For each line of the data below, test for "planes". Report only the number of lines that pass.

**Given data**
*** Begin section ***

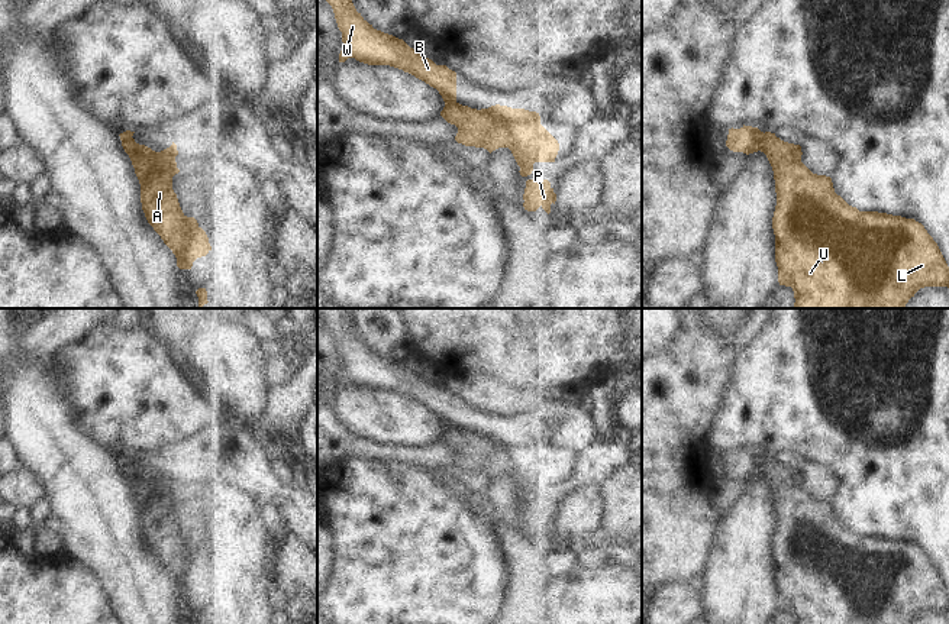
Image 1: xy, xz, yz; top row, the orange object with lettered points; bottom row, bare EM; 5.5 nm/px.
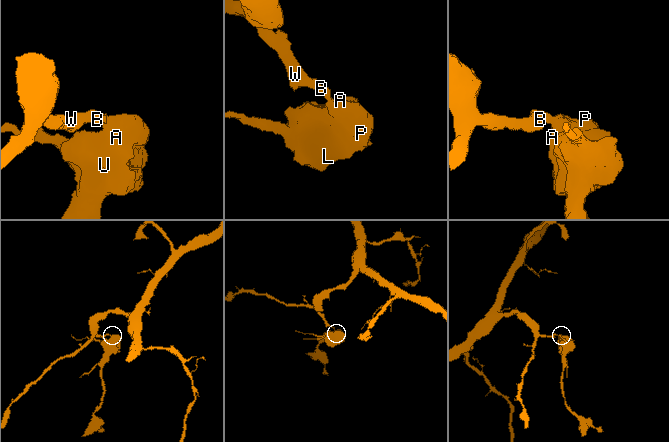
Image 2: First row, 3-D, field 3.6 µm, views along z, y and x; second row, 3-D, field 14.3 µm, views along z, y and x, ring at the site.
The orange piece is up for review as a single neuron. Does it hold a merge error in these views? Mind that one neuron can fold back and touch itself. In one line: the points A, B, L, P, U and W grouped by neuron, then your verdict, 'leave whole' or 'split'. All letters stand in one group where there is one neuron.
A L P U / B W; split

*** End section ***
*** Begin section ***

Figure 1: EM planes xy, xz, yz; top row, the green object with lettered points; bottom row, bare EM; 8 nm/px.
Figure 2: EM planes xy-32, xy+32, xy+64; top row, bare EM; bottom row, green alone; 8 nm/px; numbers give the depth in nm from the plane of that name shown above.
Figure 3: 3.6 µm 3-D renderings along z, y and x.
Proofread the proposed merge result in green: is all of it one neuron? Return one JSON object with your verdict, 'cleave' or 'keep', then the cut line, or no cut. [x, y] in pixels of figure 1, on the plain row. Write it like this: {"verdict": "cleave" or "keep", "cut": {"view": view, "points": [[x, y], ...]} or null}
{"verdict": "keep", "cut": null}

*** End section ***

**Output of the exercise**
2